Wholesalers of all sizes will have to make a substantial investment in e-commerce technology and knowledge, Hall says. He believes that the money would be well spent because not only does the Internet extend a company's geographic reach, but it also brings internal benefits.

"We see significant opportunities for improving labor-intensive processes," Hall says. "Placing orders, for example, is very labor intensive. The Internet brings discipline to that process. It can lower costs and improve productivity."

Smaller companies looking for e-commerce solutions, however, may not wish to make the required investment. The Internet may speed up some wholesalers' decisions to sell to a consolidator such as Hughes, Hall says, but that probably won't happen right away. Although Hughes completed the purchase Feb. 1 of Seattle-based Western Utilities Supply Co., which has seven branches, Hall expects the pace of acquisitions to slow this year.

"We want to focus on e-commerce issues and the basics of distribution," Hall says. "We will continue to look for opportunities for acquisitions as we look internally."

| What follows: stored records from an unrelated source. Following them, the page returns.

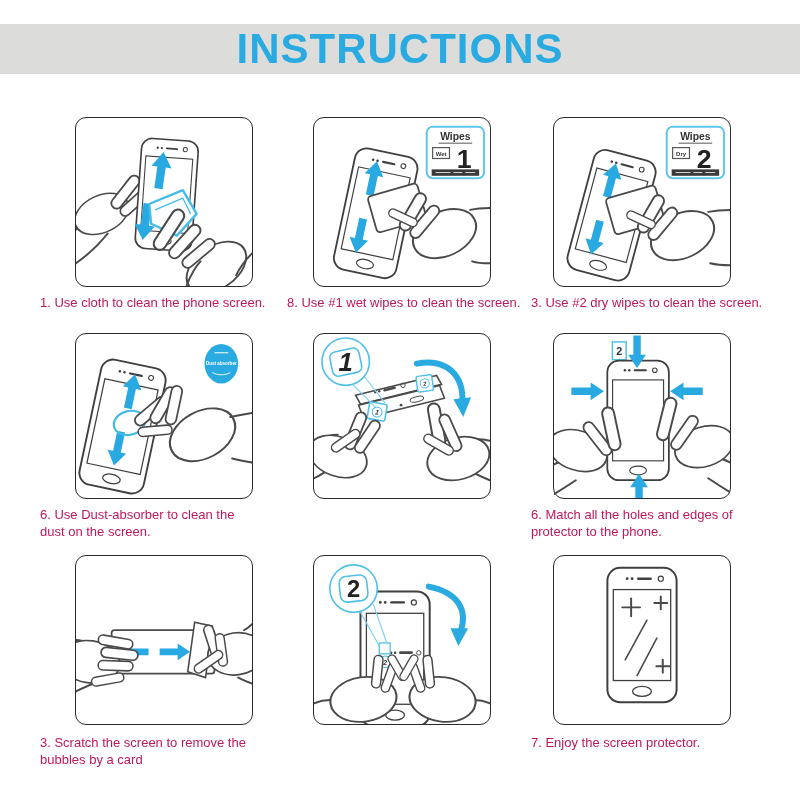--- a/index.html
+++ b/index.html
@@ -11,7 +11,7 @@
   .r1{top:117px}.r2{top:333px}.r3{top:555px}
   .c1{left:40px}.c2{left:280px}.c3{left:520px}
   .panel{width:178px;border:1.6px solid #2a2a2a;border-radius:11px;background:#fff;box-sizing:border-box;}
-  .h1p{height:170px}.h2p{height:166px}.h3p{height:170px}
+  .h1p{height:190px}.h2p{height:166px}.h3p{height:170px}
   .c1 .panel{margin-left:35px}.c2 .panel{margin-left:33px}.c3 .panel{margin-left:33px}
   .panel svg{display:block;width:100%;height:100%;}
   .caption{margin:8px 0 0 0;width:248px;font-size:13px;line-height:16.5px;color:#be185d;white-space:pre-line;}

Stewart Hall sees opportunities in the changes that face Hughes Supply and other PHCP wholesalers.

ASA's White Paper

Hughes Supply, of course, is not the only organization that will be looking inwardly in the coming year. The American Supply Association is in the process of restructuring itself for reasons it explained in its 1998 White Paper. How ASA reorganizes will have an impact on the Southern Wholesalers Association, one of the larger and more influential regionals in ASA's confederation. Part of ASA's plan is to consolidate regionals and exert more control over them.

"I have given an enormous deal of support for the White Paper because it is best for our industry," Hall says. "My caution would be that we use great care in not trying to do too much too soon."

As ASA is structured now with 13 regionals that are corporations independent from the national organization, it is difficult for ASA to accomplish anything effectively on a national scale, Hall says. The current configuration is an impediment to effective industry leadership, and distribution frequently is not a factor when important government decisions affecting the industry are made.

Hall believes that if someone were to build ASA from the ground up, it would not resemble what it looks like today. He has suggested that ASA perform an exercise that has worked for his company in the past. Hall has looked at Hughes Supply as a "faceless" organization to see how it could be organized most effectively.

"You make the organization faceless, or you never get past the personalities," Hall says. "You have to get by the personalities to put the structure in place."

A stronger ASA would mean a trade group that could provide leadership for the industry, he says. He is confident that ASA will reach its objective.

"We may hit some potholes, but ASA's efforts have come a long way," Hall says. "There's been a tremendous leadership effort by (former ASA Chairman) Ed Felten to get us to this point. My hope for ASA is that its initiatives are embraced by all the regionals and that there's a successful execution of the reorganization."

Allowing that everyone might have to give up a little for the good of the whole, Hall says that SWA and other regionals would be stronger in the long run as a result of a more powerful ASA. SWA's strengths have included its training and education programs, which have been well attended over the years, even by industry people outside the region, he says.

"SWA has had very effective leadership from (Executive Vice President) Frank Rizzo and from its distributor participants," Hall says. "SWA will continue to thrive."

Hall's hopes for the ASA reorganization sound similar to how he feels about the attitude of his management team at Hughes Supply.

"I work with a group of people who make going to work seem more like fun than work to be there," Hall says. "We're not without our challenges and our differences of opinion. But everybody works with a higher cause in mind. We always keep a greater purpose in focus."